··· Excerpted records ···

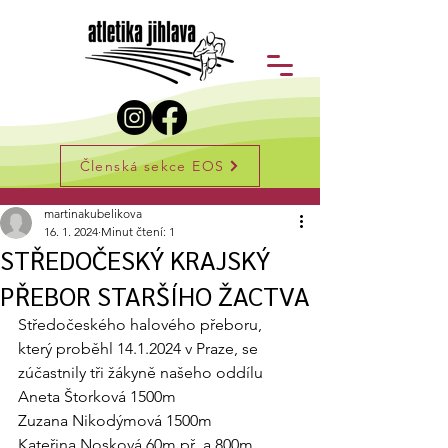
Členská sekce EOS
Příspěvek
martinakubelikova
16. 1. 2024
Minut čtení: 1
STŘEDOČESKÝ KRAJSKÝ
PŘEBOR STARŠÍHO ŽACTVA
Středočeského halového přeboru, 
který proběhl 14.1.2024 v Praze, se 
zúčastnily tři žákyně našeho oddílu
Aneta Štorková 1500m
Zuzana Nikodýmová 1500m
Kateřina Nosková 60m př. a 800m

···

## The task
Rewrite the text of this material with every "1500m" changed to "1500 m" and everything else left as it is. Leave the pictures out.

## Expected answer
Členská sekce EOS
Příspěvek
martinakubelikova
16. 1. 2024
Minut čtení: 1
STŘEDOČESKÝ KRAJSKÝ
PŘEBOR STARŠÍHO ŽACTVA
Středočeského halového přeboru, 
který proběhl 14.1.2024 v Praze, se 
zúčastnily tři žákyně našeho oddílu
Aneta Štorková 1500 m
Zuzana Nikodýmová 1500 m
Kateřina Nosková 60m př. a 800m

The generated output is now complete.